WHERE IN does not work with LIMIT

[JKG]

SELECT `name` FROM `users` WHERE `id` in (2, 3, 4, 6) LIMIT 2

 

does not work. it displays all 4. any ideas why or how to make it work?

 

thanks.

[Muddy_Funster]

Strange....works fine for me

SELECT set1 FROM sample WHERE id IN (1,2,3,4,5,6) LIMIT 2

Returned only 2 values.

 

What context are you running this query in?

[JKG]

thanks for looking into this with me.

 

im not sure what you are asking, do you want surrounding code?

 

i declare $query to grab all suitable rows

then do a postcode search, which returns the ID's of the rows that are within the postcode area

then a redeclare $query with the ids in the stated format:

SELECT `name` FROM `users` WHERE `id` in (2, 3, 4, 6) LIMIT 2

[Muddy_Funster]

yeah, could you fling up said code?  Also - is your limit hard set to 2 or is it coming from a variable?

[JKG]

			$query = "SELECT * FROM `users` WHERE {$refine_price} `Level_access`=2 AND `active`=1 AND `business_type` LIKE '%1%' AND `unavailable_dates_array` NOT LIKE '%$trimmed%' AND `unavailable_dates_array` !='' AND ID !='".mysql_real_escape_string($_SESSION['user_id'])."' ORDER BY RAND()";

		if($_POST['u_postcode'] != ''):
			$result = mysql_query($query) or die ("Error ".mysql_errno().": ".mysql_error()."\nQuery: $query");
			//this int is to help with the comma spacing later on EDIT LOOK TO LINE 46
			//$i = 1;
			//loop the query
			while ($row = mysql_fetch_array($result)) {
				//get the photographers postcode and split it into 2 pieces
				$p_postcode = explode(' ',$row['address_post_code']);
				//run the two postcodes throught the function to determin the deistance
				$final_distance = return_distance($u_postcode[0], $p_postcode[0]);
				//start the variable so we can add to it later on
				$photographers_inrange = "";
				//declare this variable to help with the comma spacing too EDIT LOOK TO LINE 46
				//$i2 = 1;
				//if the distance is smaller or equal to the distance the photographer covers
				if($final_distance <= $row['cover_distance']){
					//get their id
					$photographers_inrange .= $row['ID'].',';
					//EDIT: this method does not work when just one result is returned. now i use substr -1.
					//if this isnt the last result
					//if($i++ <= $i2++){
					//then add a comma for the sql statement
					//$photographers_inrange .= ',';
					//}
				}
				//declare the variables the if statement made into one
				$query_inrange .= $photographers_inrange;
			}
			if(!empty($query_inrange)){
			//get all fields relating to the photographers that are in range
			$query = "SELECT * FROM `users` WHERE `id` in (".substr($query_inrange, 0, -1).") LIMIT 10";}else{
			//return blank //not very elegant, will work on a solution
			$query = "SELECT * FROM `users` WHERE `id`=0";};
		endif;

 

the limit bit is hardcoded.

 

ps. i know order by rand() is not great, nor is select * thanks.

[fenway]

You want a random 2 of those 4 values?

[JKG]

well, i want a random 10 of all the values yes.

 

thanks

[fenway]

10? You said 2.

[JKG]

i said 2 initially cos i didnt want to write out over 10 fake id's in the inital post.

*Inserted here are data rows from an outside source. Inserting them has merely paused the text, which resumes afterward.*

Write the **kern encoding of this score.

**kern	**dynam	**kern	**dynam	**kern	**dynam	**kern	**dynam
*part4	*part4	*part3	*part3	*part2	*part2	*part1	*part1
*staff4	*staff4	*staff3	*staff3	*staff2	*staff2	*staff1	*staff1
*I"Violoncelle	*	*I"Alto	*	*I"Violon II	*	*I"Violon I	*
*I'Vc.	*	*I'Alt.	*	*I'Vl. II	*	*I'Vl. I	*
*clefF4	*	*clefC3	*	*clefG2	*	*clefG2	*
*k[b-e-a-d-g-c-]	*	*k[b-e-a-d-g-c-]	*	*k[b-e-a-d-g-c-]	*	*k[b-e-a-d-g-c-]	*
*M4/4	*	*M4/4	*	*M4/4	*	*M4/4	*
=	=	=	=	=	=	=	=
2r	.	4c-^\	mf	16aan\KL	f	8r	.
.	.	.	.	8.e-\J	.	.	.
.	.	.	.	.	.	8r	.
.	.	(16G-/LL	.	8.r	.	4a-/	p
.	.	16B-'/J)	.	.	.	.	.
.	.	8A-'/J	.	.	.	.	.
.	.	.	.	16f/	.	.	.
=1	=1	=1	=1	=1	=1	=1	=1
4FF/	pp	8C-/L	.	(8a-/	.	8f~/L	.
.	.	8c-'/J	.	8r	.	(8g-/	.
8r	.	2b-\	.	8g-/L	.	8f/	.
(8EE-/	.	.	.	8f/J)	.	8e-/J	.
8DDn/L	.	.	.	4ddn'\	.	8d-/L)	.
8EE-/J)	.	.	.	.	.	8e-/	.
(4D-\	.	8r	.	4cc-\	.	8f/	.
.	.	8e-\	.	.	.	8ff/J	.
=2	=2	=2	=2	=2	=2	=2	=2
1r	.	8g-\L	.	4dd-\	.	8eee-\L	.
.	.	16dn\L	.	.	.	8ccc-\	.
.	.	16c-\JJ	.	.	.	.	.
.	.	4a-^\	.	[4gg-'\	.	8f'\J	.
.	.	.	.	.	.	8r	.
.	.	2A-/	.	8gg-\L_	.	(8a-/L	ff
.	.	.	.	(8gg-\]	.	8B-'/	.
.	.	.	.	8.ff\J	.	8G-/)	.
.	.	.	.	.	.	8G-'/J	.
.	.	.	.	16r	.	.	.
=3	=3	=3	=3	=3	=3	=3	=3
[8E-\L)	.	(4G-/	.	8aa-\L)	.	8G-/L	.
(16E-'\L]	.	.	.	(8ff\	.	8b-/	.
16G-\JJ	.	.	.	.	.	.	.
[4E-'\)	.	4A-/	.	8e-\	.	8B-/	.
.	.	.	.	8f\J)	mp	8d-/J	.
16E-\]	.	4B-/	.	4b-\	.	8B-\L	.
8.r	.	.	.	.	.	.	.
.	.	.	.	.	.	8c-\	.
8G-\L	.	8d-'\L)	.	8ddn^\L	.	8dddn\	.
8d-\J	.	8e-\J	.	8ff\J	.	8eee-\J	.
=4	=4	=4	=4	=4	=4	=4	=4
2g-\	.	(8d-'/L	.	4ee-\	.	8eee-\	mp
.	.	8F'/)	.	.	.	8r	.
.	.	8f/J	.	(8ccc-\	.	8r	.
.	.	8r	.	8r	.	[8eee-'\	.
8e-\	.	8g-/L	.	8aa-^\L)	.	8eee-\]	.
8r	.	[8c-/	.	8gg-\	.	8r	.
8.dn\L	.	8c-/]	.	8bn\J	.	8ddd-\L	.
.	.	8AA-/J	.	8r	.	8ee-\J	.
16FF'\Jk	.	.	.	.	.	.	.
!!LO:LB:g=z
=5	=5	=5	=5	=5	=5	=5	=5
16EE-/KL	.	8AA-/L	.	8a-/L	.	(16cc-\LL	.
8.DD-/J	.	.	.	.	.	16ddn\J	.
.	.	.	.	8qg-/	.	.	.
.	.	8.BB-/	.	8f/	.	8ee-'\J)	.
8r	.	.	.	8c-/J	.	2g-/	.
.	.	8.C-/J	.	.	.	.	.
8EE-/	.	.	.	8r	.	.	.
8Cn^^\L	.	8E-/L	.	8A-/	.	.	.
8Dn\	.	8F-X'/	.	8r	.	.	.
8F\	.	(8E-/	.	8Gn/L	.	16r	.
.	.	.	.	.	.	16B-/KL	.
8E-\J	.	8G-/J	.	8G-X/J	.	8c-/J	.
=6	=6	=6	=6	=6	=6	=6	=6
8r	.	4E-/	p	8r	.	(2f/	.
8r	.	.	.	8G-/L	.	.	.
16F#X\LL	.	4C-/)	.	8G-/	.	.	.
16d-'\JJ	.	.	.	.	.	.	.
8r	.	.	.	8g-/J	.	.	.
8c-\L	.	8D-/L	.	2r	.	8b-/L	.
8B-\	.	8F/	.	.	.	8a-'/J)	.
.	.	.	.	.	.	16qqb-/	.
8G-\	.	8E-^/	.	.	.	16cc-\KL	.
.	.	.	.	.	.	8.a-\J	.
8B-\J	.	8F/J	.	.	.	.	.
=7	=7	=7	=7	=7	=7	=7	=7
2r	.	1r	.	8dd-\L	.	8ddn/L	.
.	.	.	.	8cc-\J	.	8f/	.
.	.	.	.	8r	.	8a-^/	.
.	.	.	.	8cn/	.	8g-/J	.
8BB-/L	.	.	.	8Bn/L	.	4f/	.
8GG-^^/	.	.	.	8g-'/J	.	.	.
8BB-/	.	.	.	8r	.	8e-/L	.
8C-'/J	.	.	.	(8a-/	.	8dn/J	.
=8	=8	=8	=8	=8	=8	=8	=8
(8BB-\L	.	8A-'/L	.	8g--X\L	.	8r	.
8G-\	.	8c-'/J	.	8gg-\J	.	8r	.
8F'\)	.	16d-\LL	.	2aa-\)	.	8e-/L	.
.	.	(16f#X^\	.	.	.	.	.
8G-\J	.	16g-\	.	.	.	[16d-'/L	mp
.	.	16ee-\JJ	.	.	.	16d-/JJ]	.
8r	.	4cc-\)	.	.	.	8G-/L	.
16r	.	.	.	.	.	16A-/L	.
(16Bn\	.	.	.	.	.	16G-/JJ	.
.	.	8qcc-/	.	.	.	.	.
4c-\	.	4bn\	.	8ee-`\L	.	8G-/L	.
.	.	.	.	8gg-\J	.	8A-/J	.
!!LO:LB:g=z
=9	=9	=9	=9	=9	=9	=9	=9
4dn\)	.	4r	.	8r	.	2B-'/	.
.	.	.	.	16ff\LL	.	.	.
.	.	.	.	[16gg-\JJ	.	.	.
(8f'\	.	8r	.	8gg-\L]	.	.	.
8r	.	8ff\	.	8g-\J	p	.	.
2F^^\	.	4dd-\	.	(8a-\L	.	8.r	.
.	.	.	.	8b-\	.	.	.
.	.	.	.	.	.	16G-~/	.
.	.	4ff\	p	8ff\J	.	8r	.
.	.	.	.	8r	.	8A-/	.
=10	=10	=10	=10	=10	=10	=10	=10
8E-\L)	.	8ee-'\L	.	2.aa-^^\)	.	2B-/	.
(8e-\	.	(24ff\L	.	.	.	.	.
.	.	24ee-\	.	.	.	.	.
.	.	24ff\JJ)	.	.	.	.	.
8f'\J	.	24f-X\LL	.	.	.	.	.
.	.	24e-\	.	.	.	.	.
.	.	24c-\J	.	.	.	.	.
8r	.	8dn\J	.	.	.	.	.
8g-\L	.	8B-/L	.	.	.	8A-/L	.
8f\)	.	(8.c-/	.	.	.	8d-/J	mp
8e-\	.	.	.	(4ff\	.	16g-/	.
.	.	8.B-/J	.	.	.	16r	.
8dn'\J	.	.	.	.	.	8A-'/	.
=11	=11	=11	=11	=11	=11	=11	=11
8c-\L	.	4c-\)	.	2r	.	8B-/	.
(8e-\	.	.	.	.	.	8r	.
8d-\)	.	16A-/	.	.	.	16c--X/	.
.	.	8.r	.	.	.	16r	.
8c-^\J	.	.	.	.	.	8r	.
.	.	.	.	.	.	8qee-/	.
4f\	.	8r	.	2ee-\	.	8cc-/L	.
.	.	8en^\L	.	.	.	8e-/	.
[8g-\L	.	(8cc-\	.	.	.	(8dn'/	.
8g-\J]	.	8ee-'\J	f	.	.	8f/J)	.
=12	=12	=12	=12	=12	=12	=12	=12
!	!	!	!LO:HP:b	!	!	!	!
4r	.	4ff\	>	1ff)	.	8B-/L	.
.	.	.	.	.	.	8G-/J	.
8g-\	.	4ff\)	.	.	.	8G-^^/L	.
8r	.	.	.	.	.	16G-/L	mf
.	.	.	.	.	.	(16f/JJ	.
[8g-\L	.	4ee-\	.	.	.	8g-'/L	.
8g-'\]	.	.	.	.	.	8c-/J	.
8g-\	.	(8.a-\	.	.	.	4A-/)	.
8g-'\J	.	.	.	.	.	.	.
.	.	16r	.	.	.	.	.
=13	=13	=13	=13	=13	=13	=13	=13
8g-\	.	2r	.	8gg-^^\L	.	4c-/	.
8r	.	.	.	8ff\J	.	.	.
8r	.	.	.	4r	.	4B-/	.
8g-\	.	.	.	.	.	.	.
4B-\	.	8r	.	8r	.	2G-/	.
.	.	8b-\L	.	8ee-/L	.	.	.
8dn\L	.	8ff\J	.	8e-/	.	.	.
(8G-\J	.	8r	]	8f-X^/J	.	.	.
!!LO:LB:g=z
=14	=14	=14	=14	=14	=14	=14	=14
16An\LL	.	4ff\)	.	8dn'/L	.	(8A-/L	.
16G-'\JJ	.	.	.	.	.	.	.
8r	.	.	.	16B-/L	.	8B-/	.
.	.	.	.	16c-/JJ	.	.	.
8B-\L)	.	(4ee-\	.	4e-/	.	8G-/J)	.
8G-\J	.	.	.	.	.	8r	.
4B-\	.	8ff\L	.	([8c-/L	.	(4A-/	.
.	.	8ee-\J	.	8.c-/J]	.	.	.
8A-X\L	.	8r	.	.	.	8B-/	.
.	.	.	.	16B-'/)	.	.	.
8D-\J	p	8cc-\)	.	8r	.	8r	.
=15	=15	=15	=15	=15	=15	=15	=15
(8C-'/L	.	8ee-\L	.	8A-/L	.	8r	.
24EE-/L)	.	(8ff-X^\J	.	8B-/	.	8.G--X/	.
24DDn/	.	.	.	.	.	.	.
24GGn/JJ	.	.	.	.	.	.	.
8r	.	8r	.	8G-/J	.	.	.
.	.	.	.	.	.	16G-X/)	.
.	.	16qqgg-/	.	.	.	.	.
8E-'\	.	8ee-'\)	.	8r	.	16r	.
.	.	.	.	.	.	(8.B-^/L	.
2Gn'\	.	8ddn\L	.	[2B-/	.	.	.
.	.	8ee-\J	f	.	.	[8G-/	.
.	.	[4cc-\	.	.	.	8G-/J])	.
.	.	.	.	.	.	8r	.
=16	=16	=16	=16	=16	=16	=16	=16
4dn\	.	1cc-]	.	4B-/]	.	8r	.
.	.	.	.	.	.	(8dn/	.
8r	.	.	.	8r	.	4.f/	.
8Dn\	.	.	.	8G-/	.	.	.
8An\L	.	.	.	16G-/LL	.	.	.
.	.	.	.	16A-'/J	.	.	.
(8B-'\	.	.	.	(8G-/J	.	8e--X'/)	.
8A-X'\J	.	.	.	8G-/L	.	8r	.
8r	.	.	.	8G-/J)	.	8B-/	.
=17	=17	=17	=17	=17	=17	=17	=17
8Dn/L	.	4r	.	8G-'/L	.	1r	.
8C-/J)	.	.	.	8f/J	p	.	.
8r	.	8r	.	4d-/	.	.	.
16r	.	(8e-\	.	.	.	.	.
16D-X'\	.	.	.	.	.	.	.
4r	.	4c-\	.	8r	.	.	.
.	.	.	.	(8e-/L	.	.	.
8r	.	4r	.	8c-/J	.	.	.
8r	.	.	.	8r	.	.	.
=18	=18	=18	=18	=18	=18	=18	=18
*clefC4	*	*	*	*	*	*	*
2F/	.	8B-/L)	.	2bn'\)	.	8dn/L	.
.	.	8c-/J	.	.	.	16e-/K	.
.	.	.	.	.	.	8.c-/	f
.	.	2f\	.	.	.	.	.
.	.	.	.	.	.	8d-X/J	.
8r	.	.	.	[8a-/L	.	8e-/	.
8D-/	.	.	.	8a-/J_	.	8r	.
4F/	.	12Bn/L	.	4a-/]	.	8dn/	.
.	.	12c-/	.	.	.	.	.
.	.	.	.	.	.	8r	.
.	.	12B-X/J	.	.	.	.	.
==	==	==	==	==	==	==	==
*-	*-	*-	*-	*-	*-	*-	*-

but now you have the source code you can see i may (and do) return over 10 in the postcode match.

[mikosiko]

which is the value of $query_inrange before this lines?

 

                               // ECHO $query_inrange here
			if(!empty($query_inrange)){
			//get all fields relating to the photographers that are in range

 

also... I guess that $refine_price variable is ending in a valid operator here right?... or you have a typo?

 

$query = "SELECT * FROM `users` WHERE {$refine_price} `Level_access`=2 AND `active`=1 AND `business_type` LIKE '%1%' AND `unavailable_dates_array` NOT LIKE '%$trimmed%' AND `unavailable_dates_array` !='' AND ID !='".mysql_real_escape_string($_SESSION['user_id'])."' ORDER BY RAND()";

 

[JKG]

thanks for your reply.

 

$query_inrange could be anything but will always follow this format: 1, 2, 3, 4, 5, 6,

 

$refine_price ends with AND - that works fine...

[JKG]

duuuurrrrrr.

 

got it. it was because i wasnt entering a postcode so it obviously wasnt going through the if statement.

 

thanks guys... and sorry!

 

Joe.